Banking On Buybacks for Protection

In the shareholder rewards conversation, clients often focus on dividends over buybacks. After all, the novices and uninitiated perceive dividends as “free money.”

Advisors know better. There's no such thing as a free lunch in financial markets and share repurchase programs come with benefits some clients may not be aware of. Those include no taxes passed on to investors, reduction of shares outstanding/potential to boost earnings per share and flexibility – simply because ABC Corp. says it's going to buyback $5 billion worth of its shares, that doesn't mean it has to. Conversely, a company that commits to a dividend and later shirks that obligation is usually punished by investors.

And like dividends, buybacks are growing in a big way.

“We are watching the $7tn in cash that US corporates have accumulated heading into 2022. If companies deploy their cash (without any increase in leverage) in historically typical ways, dividends, buybacks, capex and acquisitions could rise $300bn this year (+16%) to a record $2.1tn,” according to Bank of America Global Research.

Notably, companies that dedicated to buying back their own shares often outperform competitors that aren't following suit.

“The S&P 500 Buyback index has outperformed the S&P 500 by 3.7% since 1994 on a monthly total return basis. Our equity team’s Buyback factor has also tended to perform well in periods of Fed tightening with a median total return of 6.7% since 1986,” adds Bank of America.

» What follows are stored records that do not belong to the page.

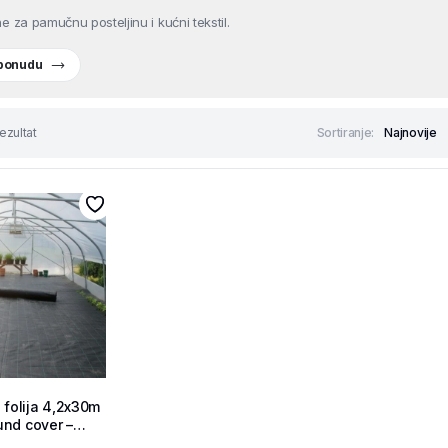
e za pamučnu posteljinu i kućni tekstil.
 ponudu
ezultat
Sortiranje:
 folija 4,2x30m
nd cover –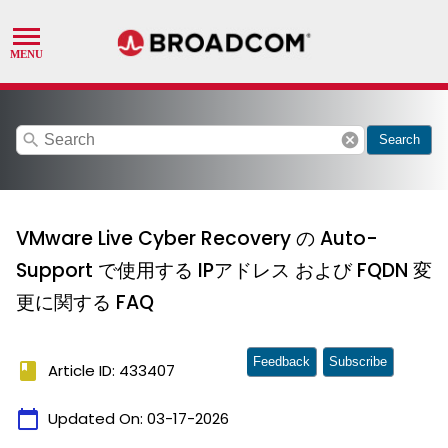
search
cancel
Search
VMware Live Cyber Recovery の Auto-
Support で使用する IPアドレス および FQDN 変
更に関する FAQ
Feedback
Subscribe
book
Article ID: 433407
calendar_today
Updated On:
03-17-2026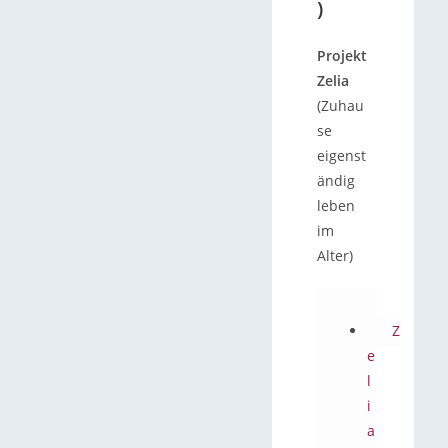
)
Projekt
Zelia
(Zuhau
se
eigenst
ändig
leben
im
Alter)
Z
e
l
i
a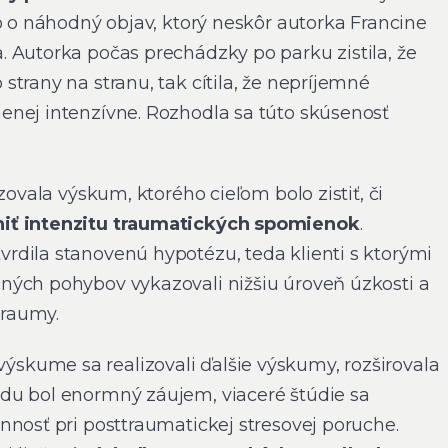
o o náhodný objav, ktorý neskôr autorka Francine
 Autorka počas prechádzky po parku zistila, že
trany na stranu, tak cítila, že nepríjemné
nej intenzívne. Rozhodla sa túto skúsenosť
zovala výskum, ktorého cieľom bolo zistiť, či
iť intenzitu traumatických spomienok
.
dila stanovenú hypotézu, teda klienti s ktorými
ných pohybov vykazovali nižšiu úroveň úzkosti a
raumy.
kume sa realizovali ďalšie výskumy, rozširovala
du bol enormný záujem, viaceré štúdie sa
nnosť pri posttraumatickej stresovej poruche.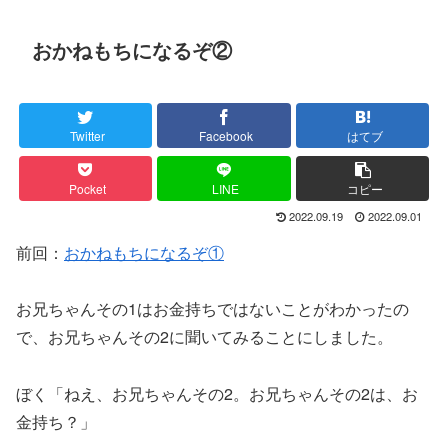
おかねもちになるぞ②
Twitter
Facebook
はてブ
Pocket
LINE
コピー
2022.09.19
2022.09.01
前回：
おかねもちになるぞ①
お兄ちゃんその1はお金持ちではないことがわかったの
で、お兄ちゃんその2に聞いてみることにしました。
ぼく「ねえ、お兄ちゃんその2。お兄ちゃんその2は、お
金持ち？」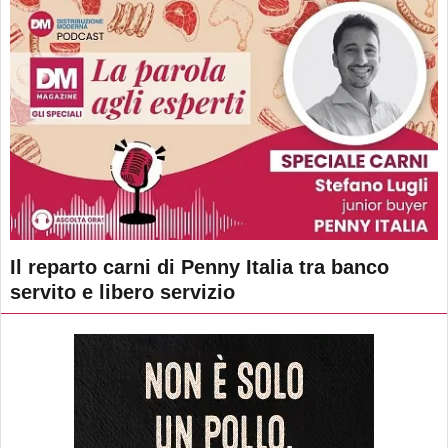
Il reparto carni di Penny Italia tra banco
servito e libero servizio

Fine Idea for Accessing Buybacks

For advisors searching for broad baskets of buyback-intensive companies, there are several exchange traded funds dedicated to that cause.

One that isn't a specific buyback ETF, but one that is rich in repurchase-heavy companies is the WisdomTree U.S. Value Fund (WTV), which screens for shareholder yield. Buybacks, along with debt reduction and dividend growth, are a hallmark of shareholder yield. Important fact: WTV is proving quite durable amid broader market calamity this year.

“That isn’t surprising. The six major bear markets of the last half-century devastated companies that were heavy equity issuers, the kinds of stocks WTV's buyback screen tends to avoid. In crashes, the diluters plunged,” says Jeff Weniger, WisdomTree head of equity strategy. “While “nobody makes money in a bear market,” owners of the “buybackers” lived to see another day.”

As is often said, history doesn't always repeat in the markets, but it frequently rhymes. Whether it's rhyming or repeating, as Weniger points out, profligate issuers of their own shares – the antithesis of big share repurchasers – are often severely repudiated in bear markets.

For example, look at the 1968–1970 bear market. The heaviest shareholder diluters were halved. Then they caught a three-year rally, only to be halved again in the 1973–1974 bear market,” adds the WisdomTree strategist. “Or the dot-com wreck. The big diluters declined by two-thirds over three years. In all three of those bear markets—and in the others—the stock repurchasers remained standing.”

Quantifying the Opportunity

With a buyback bonanza expected this year and WTV already holding up better than the broader market, advisors have good reason to discuss the product with clients, but sometimes it boils down to simple yet convincing data points.

WTV “has a net buyback yield of 5.6%, which is akin to a $10 billion market cap company buying back $560 million worth of stock in a year. That is four times as high as the S&P 500’s net buyback yield of 1.4%,” concludes Weniger. “WTV has annually beaten both the S&P 500 Value and the Russell 1000 Value Indexes by more than a percentage point since its inception a generation ago through March 7, 2022. It has zero exposure to share diluters.”